* THE TASK
Gather every line of the listing below that contains the word "values", and copy each of those lines unchanged.
------------
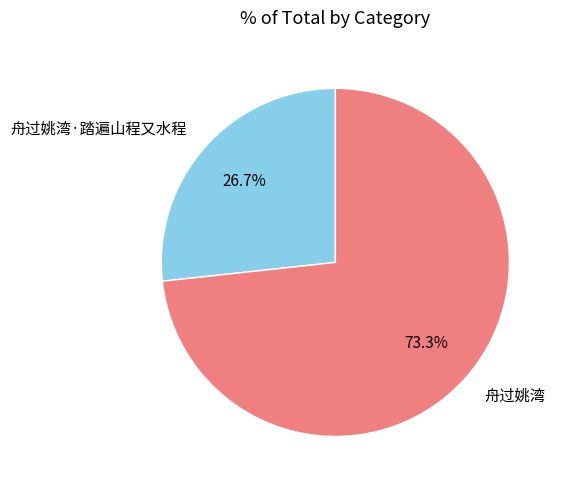

To the nearest percent, what is the difference between the 舟过姚湾 and 舟过姚湾·踏遍山程又水程 slice percentages?

47%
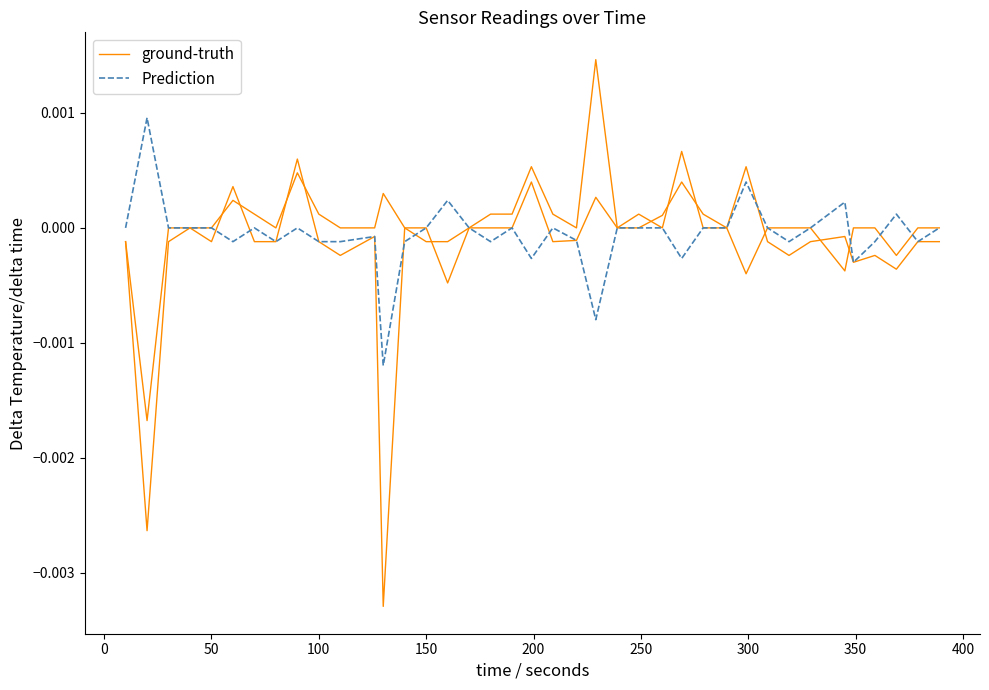

Where is ground-truth nearest to the value 0?

50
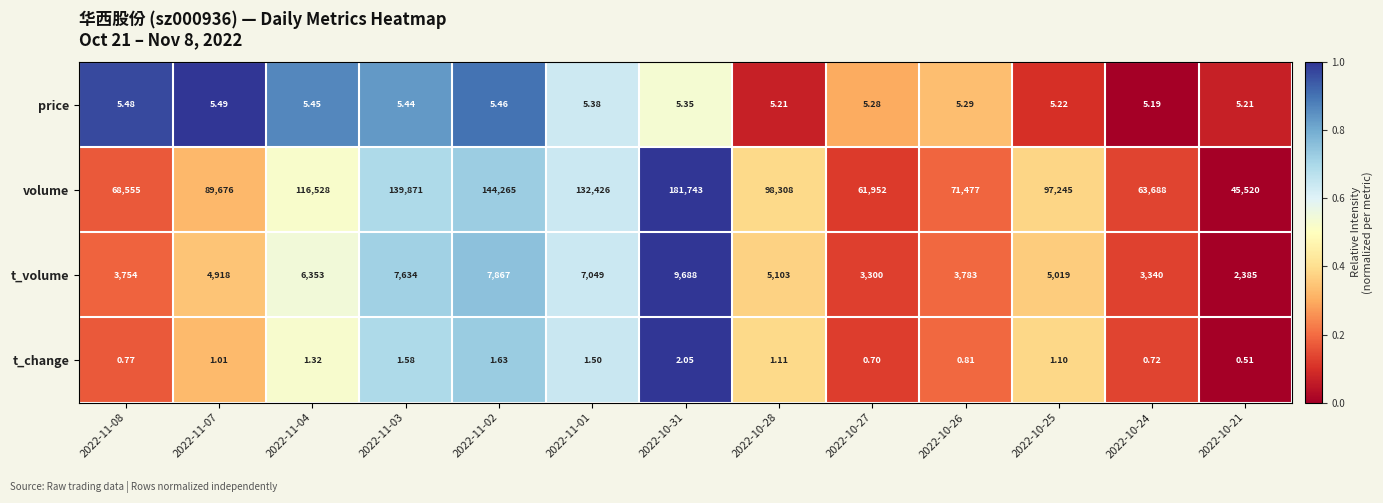

Is the value of t_volume at 2022-11-01 greater than the value of volume at 2022-10-25?

No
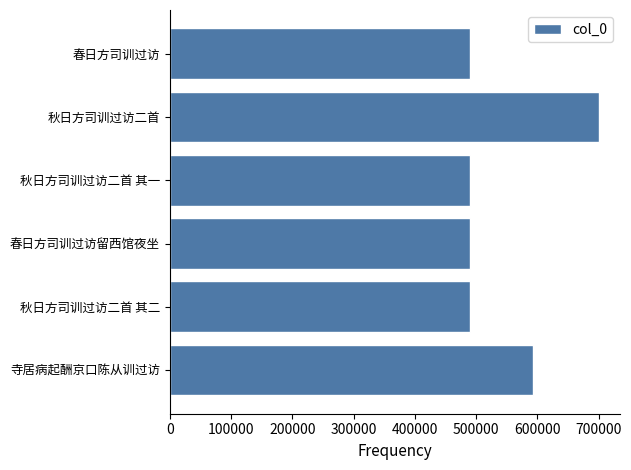

Does the chart contain stacked bars?

No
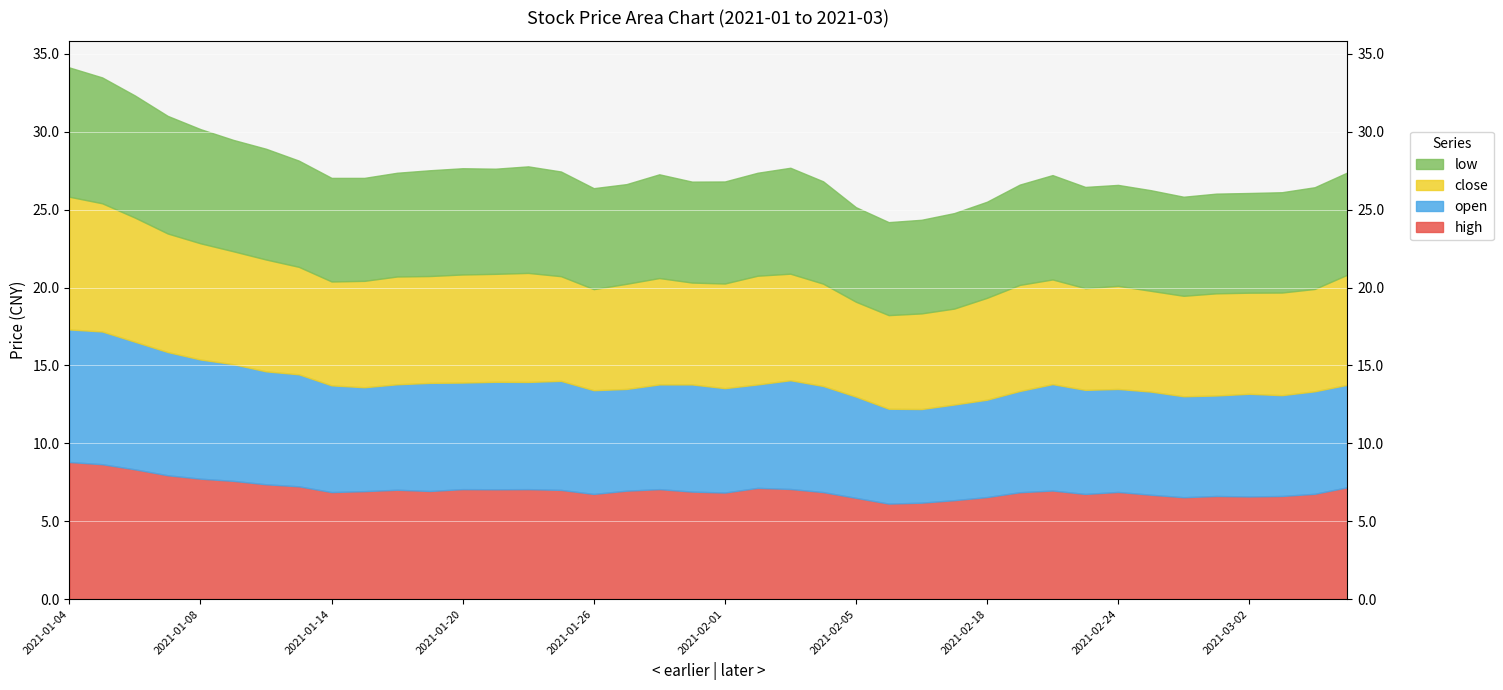

What is the difference between the open values at 2021-01-04 and 2021-01-22?

1.6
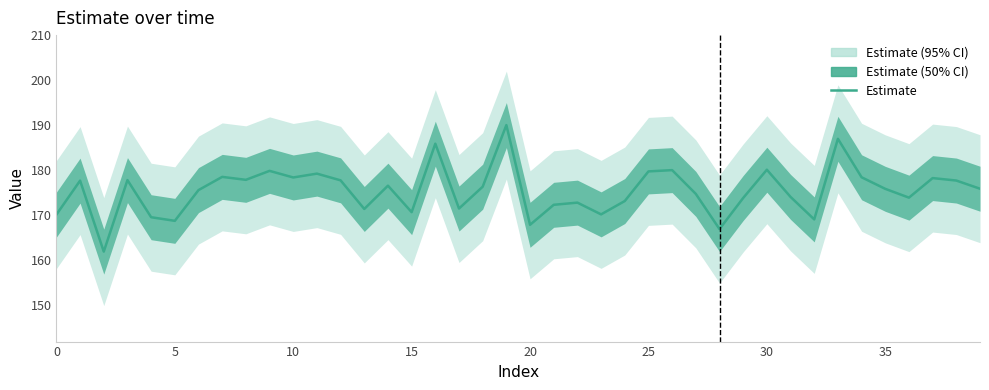

Reading left to right, what are all the values shown in this chart?

170.1	177.7	161.9	177.8	169.6	168.8	175.6	178.5	177.9	179.9	178.4	179.3	177.8	171.4	176.6	170.7	185.9	171.5	176.3	190.0	167.9	172.3	172.8	170.2	173.2	179.7	180.0	174.7	166.9	173.8	180.1	174.1	169.1	187.0	178.4	175.9	173.9	178.3	177.7	175.9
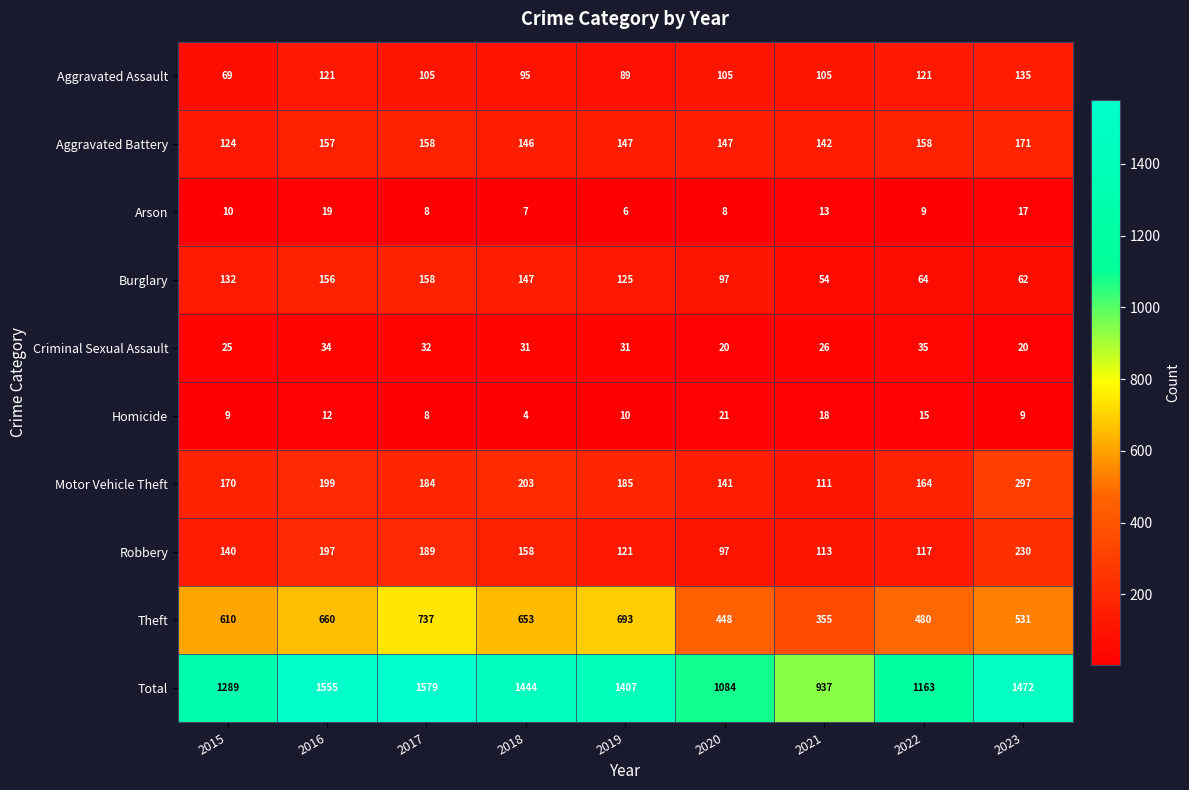

Which series has the largest total across all categories?

Total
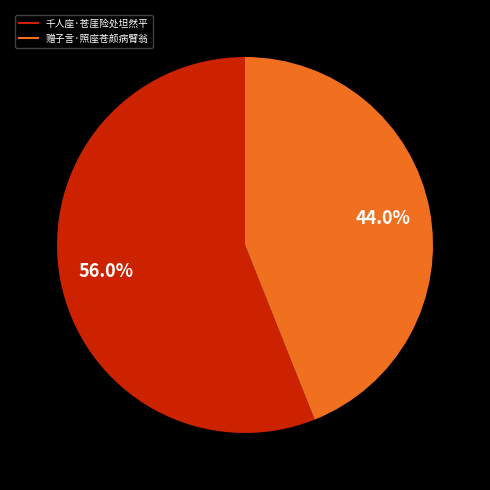

To the nearest percent, what percentage of the pie is 赠子言·照座苍颜病臂翁?

44%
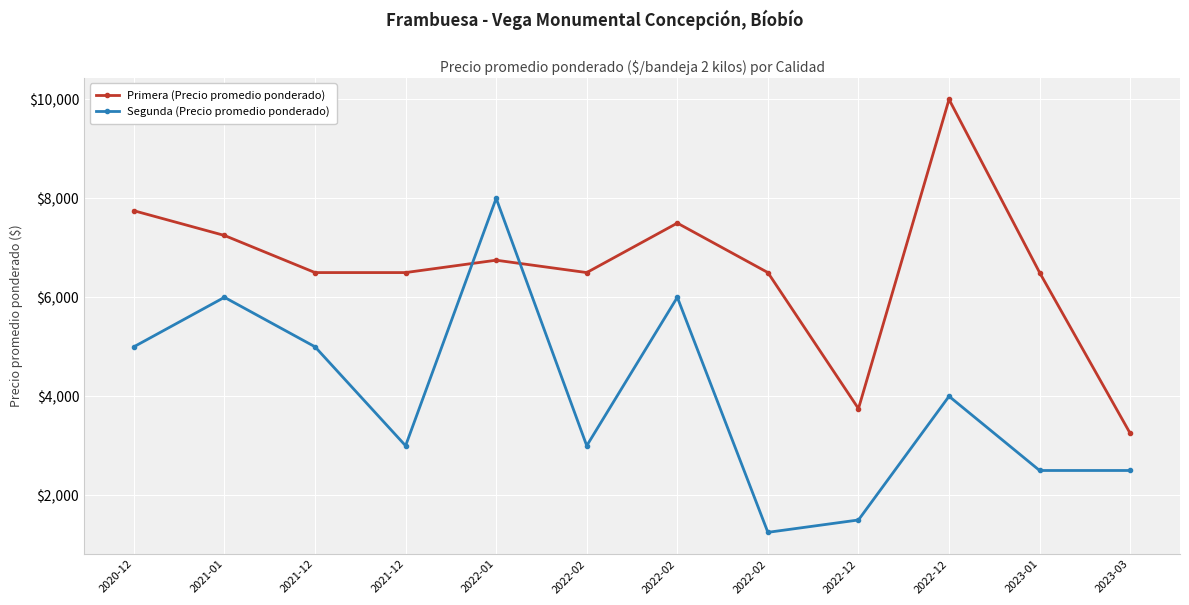

Count the number of categories in the chart.

12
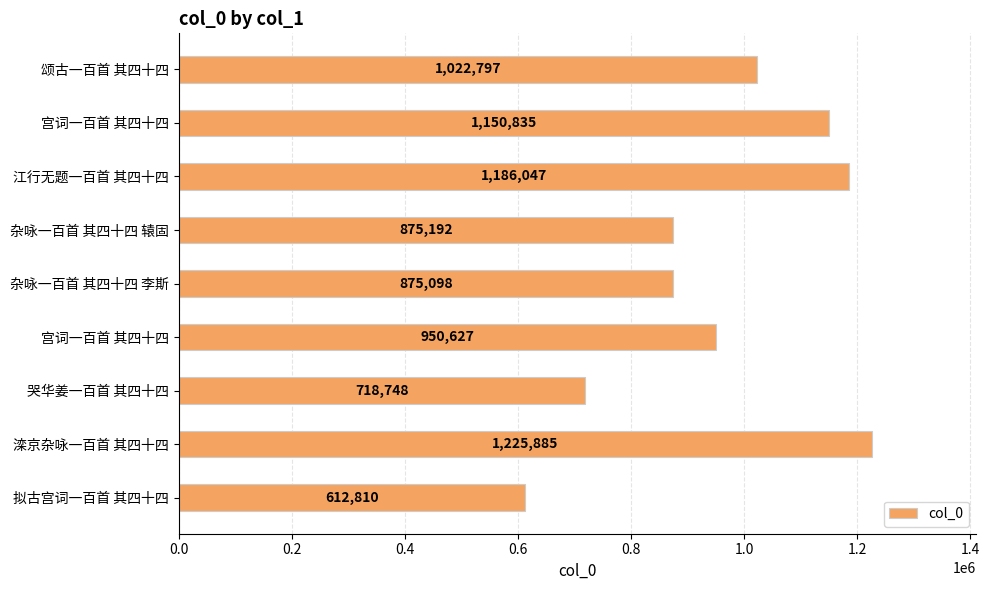

How many categories are shown in the chart?

9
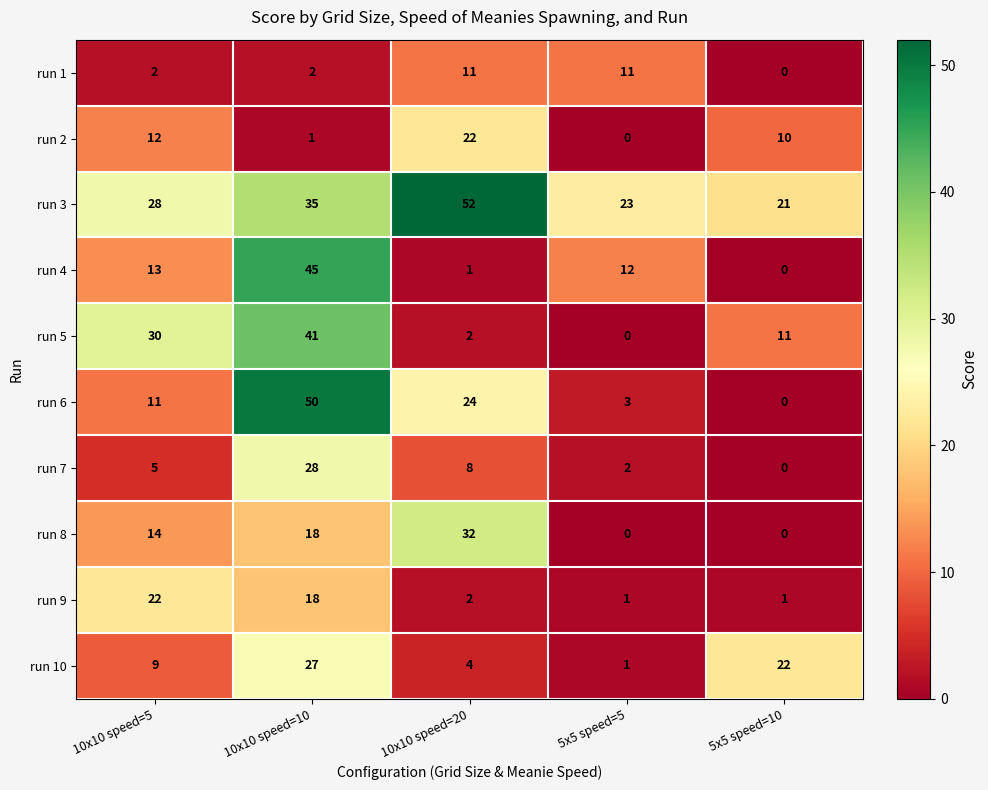

List the labels in order of run 6 value, largest first.

10x10 speed=10, 10x10 speed=20, 10x10 speed=5, 5x5 speed=5, 5x5 speed=10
------------
* RESPONSE FOR THIS EXERCISE
What is the difference between the open values at 2021-01-04 and 2021-01-22?
Reading left to right, what are all the values shown in this chart?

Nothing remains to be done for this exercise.